I remember, in my Maine suburb, following a Maine-registered Japanese-made (or Japanese-brand) car with a bumper sticker saying “Buy Local.” An online survey showed that Canadian consumers consider beef to be local if it comes from less than 100 miles away. A few days ago, I saw a sign at Whole Foods in Portland, Maine, saying, with a heart symbol for “love” (see the featured image of this post):

We love local. Supporting over 850 farmers and suppliers from across New England

From northern Maine to the south-west point of Connecticut, New England is 500 miles long and up to 300 miles wide. That’s a large place to buy local. Not to mention that buying anywhere on Earth is buying very locally in the Milky Way, and that the James Webb telescope gives another scale to the concept of local.

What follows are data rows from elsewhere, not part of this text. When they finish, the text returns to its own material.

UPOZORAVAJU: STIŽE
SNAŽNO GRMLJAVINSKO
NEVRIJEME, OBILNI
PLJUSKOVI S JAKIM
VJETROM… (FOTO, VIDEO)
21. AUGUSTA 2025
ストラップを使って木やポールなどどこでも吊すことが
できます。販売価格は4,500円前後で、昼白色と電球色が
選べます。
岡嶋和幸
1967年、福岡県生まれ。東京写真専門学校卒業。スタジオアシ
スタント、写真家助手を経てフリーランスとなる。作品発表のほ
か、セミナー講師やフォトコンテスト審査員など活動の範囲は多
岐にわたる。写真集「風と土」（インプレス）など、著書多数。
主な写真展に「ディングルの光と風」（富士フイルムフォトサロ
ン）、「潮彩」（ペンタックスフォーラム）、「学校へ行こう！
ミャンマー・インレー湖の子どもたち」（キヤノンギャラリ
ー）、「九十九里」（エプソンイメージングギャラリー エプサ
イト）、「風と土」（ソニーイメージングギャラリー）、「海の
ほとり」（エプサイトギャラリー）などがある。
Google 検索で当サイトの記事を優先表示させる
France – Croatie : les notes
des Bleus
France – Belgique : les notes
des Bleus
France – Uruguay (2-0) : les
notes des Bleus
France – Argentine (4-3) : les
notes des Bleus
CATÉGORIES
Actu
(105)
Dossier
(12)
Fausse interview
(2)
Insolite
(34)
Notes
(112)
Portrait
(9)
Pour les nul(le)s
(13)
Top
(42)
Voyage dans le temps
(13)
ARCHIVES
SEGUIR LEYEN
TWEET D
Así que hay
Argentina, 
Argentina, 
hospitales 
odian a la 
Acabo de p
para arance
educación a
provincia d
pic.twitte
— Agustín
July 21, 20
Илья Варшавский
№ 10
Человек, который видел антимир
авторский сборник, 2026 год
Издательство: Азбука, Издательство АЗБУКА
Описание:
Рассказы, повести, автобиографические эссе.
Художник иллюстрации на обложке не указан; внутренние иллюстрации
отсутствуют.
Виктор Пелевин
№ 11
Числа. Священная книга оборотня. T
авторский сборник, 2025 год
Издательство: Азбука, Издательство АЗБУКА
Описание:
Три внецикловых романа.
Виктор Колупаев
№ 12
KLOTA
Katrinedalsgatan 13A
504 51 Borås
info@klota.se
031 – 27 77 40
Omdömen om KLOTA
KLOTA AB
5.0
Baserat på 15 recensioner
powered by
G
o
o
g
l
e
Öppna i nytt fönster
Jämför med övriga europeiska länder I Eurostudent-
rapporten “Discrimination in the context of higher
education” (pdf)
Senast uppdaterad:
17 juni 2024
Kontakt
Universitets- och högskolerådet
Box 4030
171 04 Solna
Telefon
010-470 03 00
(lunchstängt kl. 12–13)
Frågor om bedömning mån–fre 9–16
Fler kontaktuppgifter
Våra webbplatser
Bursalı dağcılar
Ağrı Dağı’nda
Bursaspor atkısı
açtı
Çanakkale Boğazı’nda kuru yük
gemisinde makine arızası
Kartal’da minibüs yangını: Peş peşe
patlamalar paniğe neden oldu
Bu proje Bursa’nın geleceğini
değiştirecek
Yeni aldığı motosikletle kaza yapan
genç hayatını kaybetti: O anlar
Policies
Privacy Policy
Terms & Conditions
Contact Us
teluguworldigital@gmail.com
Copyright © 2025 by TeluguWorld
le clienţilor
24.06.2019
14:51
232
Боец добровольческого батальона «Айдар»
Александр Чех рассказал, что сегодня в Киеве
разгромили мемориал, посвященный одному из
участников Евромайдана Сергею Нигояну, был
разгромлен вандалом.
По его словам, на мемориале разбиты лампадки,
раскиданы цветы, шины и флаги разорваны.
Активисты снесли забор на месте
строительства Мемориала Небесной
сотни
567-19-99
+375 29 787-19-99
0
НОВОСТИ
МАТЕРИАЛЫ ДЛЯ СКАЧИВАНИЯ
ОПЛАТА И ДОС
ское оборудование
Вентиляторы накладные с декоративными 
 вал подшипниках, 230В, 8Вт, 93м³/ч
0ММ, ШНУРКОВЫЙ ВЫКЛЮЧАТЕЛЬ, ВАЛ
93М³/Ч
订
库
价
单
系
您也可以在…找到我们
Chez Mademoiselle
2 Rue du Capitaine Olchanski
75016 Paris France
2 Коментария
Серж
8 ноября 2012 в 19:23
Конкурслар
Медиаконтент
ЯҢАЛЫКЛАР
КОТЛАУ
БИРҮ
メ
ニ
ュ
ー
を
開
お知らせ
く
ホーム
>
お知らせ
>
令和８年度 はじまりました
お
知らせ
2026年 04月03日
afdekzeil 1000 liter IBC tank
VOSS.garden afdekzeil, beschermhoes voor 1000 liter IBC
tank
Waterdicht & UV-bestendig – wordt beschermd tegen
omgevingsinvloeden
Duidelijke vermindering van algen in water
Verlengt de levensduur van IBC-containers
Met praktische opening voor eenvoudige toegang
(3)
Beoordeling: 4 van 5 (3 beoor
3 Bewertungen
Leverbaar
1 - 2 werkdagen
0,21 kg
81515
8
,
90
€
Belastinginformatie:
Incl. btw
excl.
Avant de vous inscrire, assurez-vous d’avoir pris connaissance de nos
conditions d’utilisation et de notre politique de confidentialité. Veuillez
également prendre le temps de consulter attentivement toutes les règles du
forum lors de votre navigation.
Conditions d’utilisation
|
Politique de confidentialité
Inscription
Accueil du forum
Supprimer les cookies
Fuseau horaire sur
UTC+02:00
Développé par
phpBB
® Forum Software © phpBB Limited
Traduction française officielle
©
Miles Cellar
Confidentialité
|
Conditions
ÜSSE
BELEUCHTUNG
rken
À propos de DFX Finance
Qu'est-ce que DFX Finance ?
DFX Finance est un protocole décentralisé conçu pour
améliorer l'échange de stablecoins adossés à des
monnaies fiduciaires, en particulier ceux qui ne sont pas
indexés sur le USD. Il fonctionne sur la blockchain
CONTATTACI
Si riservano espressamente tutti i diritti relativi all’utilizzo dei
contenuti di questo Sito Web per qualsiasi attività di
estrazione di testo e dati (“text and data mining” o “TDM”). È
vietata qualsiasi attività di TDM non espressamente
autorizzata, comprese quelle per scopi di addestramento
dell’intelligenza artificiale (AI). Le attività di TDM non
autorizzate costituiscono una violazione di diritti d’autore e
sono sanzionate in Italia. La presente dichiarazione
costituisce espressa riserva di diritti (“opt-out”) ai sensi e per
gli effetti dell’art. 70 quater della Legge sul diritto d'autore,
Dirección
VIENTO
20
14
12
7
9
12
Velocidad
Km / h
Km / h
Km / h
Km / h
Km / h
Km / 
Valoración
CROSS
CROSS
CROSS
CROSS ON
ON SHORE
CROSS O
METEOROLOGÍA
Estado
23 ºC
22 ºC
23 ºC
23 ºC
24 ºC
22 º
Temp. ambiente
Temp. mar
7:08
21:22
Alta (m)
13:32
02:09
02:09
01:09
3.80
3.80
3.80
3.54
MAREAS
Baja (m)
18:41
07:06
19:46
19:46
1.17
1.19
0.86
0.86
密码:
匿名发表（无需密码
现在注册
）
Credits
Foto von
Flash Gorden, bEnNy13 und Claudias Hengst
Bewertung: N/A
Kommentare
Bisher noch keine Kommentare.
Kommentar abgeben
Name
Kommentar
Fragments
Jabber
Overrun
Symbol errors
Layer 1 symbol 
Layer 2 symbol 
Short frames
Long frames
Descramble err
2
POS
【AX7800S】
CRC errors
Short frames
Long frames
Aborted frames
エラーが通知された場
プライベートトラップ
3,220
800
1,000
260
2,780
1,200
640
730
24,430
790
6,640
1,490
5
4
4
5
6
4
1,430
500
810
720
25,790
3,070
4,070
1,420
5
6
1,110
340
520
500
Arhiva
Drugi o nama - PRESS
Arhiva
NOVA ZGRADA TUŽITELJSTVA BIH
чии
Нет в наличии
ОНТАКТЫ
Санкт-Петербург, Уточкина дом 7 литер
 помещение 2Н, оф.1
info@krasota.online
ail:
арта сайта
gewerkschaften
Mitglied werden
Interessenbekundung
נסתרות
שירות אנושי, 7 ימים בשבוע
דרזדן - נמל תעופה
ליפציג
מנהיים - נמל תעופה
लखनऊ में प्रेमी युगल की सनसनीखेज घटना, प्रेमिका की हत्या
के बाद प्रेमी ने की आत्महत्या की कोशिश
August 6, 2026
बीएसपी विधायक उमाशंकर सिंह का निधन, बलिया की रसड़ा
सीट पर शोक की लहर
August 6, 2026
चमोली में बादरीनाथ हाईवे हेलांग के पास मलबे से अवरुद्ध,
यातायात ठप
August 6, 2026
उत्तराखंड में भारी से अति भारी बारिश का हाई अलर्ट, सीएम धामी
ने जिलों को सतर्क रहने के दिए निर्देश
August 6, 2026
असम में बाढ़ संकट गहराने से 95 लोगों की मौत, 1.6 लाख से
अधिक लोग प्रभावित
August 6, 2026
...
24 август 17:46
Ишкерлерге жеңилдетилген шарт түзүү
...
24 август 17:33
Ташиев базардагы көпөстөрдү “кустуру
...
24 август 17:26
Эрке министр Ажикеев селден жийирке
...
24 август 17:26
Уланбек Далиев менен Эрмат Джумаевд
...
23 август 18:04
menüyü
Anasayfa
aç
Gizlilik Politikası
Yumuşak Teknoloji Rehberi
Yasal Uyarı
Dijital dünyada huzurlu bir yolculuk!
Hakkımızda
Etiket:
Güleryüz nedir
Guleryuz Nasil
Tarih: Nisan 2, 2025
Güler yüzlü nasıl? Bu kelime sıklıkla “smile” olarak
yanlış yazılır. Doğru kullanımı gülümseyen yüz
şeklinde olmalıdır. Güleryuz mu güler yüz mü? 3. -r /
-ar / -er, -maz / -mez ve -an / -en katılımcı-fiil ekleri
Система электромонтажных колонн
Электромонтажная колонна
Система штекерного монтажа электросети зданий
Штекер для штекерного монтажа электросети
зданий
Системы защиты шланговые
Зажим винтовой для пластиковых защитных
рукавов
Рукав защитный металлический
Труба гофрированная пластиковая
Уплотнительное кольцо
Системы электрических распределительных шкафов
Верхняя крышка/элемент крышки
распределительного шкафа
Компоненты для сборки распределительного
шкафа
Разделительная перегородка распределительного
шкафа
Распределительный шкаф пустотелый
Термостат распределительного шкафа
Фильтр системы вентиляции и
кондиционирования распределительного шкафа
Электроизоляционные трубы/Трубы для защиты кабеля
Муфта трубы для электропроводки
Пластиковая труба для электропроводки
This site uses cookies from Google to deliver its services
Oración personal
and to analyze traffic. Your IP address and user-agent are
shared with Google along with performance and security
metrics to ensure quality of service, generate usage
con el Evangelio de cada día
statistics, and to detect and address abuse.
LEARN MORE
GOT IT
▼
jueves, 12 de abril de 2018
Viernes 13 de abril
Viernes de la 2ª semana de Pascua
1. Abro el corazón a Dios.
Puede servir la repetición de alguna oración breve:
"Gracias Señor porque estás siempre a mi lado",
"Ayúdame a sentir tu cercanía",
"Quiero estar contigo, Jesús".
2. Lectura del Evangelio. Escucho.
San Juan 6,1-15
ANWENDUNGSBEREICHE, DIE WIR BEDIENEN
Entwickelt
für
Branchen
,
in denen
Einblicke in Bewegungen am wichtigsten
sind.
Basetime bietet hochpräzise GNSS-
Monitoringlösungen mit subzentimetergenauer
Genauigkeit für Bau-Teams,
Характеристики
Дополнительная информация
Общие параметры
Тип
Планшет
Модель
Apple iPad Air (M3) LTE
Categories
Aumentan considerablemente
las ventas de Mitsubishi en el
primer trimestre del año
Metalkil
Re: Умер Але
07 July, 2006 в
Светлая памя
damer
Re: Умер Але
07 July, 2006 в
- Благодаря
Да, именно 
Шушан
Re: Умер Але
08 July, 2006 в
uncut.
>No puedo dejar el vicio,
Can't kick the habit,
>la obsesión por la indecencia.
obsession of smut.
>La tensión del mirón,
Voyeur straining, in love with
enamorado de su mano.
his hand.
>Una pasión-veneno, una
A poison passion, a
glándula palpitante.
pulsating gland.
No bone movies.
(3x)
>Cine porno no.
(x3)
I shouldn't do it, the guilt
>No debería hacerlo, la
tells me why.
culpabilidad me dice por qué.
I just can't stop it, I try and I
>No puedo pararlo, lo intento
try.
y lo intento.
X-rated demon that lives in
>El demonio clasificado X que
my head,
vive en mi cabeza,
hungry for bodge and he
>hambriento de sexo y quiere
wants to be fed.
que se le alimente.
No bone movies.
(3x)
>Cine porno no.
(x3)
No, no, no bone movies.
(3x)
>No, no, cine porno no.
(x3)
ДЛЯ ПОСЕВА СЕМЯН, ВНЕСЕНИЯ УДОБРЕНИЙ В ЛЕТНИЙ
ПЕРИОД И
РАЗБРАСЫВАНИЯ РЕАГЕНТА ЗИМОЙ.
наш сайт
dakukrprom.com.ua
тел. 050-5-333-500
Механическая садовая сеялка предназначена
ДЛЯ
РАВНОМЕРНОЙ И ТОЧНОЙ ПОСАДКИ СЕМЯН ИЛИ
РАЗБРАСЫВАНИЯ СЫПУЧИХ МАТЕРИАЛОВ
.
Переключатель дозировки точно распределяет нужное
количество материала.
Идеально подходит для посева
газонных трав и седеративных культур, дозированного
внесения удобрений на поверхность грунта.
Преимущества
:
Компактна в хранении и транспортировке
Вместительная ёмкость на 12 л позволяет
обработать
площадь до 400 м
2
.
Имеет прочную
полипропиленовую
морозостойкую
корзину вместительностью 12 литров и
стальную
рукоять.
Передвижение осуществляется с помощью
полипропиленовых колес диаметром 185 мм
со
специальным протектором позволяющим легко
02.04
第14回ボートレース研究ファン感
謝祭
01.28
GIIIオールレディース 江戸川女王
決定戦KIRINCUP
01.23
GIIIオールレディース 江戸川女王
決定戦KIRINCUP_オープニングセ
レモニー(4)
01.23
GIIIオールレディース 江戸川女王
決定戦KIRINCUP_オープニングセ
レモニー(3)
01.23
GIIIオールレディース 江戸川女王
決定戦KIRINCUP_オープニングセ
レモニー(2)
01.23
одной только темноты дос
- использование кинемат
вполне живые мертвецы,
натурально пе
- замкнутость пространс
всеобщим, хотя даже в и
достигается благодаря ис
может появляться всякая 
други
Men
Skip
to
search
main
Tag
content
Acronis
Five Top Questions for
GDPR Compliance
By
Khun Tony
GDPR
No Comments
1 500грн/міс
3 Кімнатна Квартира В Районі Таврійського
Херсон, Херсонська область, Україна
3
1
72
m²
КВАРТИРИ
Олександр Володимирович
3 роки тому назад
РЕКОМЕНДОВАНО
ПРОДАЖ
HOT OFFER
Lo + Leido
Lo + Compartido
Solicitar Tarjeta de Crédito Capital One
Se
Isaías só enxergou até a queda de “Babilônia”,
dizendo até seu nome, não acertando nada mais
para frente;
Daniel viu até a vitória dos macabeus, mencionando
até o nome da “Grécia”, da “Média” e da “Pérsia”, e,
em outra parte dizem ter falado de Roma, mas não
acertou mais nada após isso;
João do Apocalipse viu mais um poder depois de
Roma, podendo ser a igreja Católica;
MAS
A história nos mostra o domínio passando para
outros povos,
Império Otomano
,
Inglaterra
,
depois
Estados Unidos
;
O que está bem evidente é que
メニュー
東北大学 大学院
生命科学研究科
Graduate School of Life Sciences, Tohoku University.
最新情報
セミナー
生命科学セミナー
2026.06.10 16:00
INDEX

Let’s keep our feet on Earth. However you define “local,” it is likely that at least part of what you buy there comes from far-away places. This was true even in the “good old times.” In Laura Ingalls Wilder’s delicious novel Little House on the Prairie (1935), Charles had to travel 40 miles on his horse-drawn wagon to the nearest city (Independence, Kansas) when the family needed such things as nails, sugar, seeds, or a plow. The steel for the nails and the plow must have come from England or Ohio.

The injonction “buy local” is only meant to elicit political emotions or, as Hayek would have likely said, tribal emotions.